To implement different access levels for different agents, create multiple connectors with different AWS credentials. Configure each credential set with IAM permissions that grant access to different knowledge bases or use resource-based policies in AWS to control access.
AWS credentials are stored securely in the Agent Mesh deployment infrastructure. The Secret Access Key uses the SecretStr type to prevent credential leakage in logs and error messages. When the connector is deployed, credentials are stored as Kubernetes secrets or environment variables depending on your deployment platform.
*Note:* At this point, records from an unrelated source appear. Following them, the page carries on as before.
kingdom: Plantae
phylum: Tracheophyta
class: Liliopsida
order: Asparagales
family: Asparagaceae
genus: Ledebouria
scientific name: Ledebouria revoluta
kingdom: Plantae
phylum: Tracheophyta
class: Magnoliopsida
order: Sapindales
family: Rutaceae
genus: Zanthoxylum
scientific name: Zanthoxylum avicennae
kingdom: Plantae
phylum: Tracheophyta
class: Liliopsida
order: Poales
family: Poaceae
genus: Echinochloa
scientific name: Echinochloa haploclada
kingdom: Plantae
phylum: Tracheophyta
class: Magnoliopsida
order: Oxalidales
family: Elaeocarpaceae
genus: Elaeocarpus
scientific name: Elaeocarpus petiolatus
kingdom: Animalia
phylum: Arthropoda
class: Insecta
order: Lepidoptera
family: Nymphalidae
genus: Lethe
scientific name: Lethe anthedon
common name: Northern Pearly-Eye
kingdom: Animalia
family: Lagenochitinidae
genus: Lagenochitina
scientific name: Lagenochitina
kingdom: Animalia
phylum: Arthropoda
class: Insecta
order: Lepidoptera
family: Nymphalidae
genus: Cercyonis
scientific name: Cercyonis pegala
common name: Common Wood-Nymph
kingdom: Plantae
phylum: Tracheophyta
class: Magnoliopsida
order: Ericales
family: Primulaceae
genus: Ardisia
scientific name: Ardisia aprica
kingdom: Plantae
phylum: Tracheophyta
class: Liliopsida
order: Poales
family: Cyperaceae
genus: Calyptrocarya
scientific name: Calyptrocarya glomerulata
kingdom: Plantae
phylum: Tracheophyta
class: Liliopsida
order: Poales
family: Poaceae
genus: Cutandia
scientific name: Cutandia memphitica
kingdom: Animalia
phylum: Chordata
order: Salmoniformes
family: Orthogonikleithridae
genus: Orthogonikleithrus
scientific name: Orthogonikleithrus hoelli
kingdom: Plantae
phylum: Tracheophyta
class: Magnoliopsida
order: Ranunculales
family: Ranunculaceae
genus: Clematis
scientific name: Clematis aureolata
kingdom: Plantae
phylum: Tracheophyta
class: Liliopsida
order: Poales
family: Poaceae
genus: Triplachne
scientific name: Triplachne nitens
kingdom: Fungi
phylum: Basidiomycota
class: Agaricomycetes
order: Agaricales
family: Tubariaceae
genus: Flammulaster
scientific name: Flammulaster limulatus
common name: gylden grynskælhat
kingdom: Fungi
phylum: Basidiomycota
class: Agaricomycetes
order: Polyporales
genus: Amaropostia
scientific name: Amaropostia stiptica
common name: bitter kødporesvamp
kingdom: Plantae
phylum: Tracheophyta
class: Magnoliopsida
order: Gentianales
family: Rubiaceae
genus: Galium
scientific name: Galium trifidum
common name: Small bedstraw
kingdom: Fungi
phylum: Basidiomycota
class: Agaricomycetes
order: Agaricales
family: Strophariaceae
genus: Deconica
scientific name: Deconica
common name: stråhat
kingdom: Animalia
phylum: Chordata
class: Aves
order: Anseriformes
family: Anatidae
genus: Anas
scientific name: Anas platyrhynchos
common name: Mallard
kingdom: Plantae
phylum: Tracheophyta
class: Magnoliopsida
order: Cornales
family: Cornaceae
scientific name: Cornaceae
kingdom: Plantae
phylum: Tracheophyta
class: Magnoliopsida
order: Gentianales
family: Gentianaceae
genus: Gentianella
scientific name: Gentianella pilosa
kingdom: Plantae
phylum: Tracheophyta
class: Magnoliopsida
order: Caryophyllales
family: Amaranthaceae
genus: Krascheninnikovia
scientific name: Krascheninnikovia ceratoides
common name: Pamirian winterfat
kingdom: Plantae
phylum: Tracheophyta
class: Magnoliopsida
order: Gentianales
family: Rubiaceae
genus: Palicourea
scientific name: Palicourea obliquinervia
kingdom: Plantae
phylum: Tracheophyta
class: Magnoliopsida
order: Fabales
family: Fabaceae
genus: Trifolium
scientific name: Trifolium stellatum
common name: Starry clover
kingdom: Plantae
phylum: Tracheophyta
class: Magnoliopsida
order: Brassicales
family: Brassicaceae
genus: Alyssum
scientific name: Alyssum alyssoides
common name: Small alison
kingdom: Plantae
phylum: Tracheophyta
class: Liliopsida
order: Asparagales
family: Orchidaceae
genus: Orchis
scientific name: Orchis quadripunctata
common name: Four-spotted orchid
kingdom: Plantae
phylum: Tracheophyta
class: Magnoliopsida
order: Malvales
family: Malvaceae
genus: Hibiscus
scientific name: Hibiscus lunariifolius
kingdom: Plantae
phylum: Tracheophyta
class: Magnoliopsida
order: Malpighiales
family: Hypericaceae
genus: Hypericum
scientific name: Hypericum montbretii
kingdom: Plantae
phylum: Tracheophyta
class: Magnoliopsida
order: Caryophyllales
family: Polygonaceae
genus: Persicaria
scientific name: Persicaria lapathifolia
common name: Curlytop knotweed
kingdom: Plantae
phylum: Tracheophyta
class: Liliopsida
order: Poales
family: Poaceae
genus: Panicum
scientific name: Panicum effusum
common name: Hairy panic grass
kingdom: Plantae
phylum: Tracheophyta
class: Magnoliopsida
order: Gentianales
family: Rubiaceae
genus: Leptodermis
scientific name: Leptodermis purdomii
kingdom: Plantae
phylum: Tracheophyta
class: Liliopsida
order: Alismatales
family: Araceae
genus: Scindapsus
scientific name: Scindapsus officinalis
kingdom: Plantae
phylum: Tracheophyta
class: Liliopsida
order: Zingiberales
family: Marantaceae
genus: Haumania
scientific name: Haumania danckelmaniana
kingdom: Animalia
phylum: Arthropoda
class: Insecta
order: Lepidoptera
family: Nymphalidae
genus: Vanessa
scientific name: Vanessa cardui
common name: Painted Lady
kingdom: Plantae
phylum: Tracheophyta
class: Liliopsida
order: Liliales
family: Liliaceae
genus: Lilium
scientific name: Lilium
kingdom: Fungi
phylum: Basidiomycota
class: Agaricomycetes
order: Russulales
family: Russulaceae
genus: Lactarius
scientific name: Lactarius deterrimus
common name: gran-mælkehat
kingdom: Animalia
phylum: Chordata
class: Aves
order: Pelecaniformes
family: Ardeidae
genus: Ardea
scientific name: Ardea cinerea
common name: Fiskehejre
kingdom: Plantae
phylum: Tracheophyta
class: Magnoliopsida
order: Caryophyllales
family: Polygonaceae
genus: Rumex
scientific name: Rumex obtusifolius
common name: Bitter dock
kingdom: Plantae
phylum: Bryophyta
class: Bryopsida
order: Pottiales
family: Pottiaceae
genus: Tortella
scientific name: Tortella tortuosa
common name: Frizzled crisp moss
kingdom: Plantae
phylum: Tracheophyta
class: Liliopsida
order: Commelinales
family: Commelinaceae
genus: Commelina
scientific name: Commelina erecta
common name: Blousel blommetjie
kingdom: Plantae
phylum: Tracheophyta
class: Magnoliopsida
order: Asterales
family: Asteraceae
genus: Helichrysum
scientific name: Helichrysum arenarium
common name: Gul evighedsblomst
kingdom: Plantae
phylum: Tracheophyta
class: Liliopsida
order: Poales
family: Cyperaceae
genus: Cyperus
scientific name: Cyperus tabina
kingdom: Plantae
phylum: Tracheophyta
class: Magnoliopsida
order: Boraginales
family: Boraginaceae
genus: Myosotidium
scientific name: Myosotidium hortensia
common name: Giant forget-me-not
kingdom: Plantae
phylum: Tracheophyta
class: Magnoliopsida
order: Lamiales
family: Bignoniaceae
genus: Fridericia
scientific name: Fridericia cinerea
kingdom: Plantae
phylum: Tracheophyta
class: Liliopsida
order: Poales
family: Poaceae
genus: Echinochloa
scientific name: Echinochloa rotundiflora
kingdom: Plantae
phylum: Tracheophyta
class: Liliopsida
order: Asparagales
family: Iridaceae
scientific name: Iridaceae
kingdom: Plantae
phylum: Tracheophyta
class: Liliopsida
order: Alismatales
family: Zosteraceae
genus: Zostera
Users can potentially retrieve any information accessible to the connector by phrasing questions appropriately. Knowledge base content should already be appropriate for the target audience. Consider using AWS IAM policies to restrict knowledge base access to approved documentation sets.
Troubleshooting
Authentication Failures
If the connector fails to authenticate:
- Verify the AWS Access Key ID and Secret Access Key are correct and not expired
- Check that the credentials have the
bedrock:Retrievepermission for the knowledge base - For IAM role-based authentication, confirm the IAM role is properly configured and associated with the Agent Mesh deployment
- Ensure the Account ID and Role Name are correct if using role assumption
- Verify the External ID matches what is configured in the IAM role's trust policy for cross-account scenarios
Knowledge Base Not Found
If the connector reports that the knowledge base does not exist:
- Verify the Knowledge Base ID is correct and matches the value in the Amazon Bedrock console
- Check that the AWS Region matches where you created the knowledge base
- Confirm the knowledge base is in the
Availablestate in Amazon Bedrock - Ensure the AWS credentials have permission to access knowledge bases in the specified region
Network Connectivity Issues
If the connector experiences network timeouts or connection errors:
- Verify that firewalls allow outbound HTTPS traffic to Amazon Bedrock endpoints
- Check security groups allow egress to
bedrock-agent-runtime.{region}.amazonaws.com - Confirm DNS resolution works for AWS endpoints from the Agent Mesh deployment
- Review network policies in Kubernetes if using network policy enforcement
Empty or No Results
If the connector returns no results for queries:
- Verify the knowledge base contains indexed documents in Amazon Bedrock
- Check that the knowledge base synchronization completed successfully
- Ensure the query is relevant to the knowledge base content
- Try broader or different query terms to test retrieval
- Review the knowledge base configuration in AWS to confirm documents are properly indexed
Different Response Types
Knowledge bases can contain different types of data sources. Unstructured document sources return text chunks with content and S3 locations. Structured data sources like Amazon Redshift return rows with column names and values.
The connector handles both response types transparently. However, you should configure the Tool Description to help the language model understand what type of information the knowledge base provides. This helps the model interpret the results correctly when generating responses.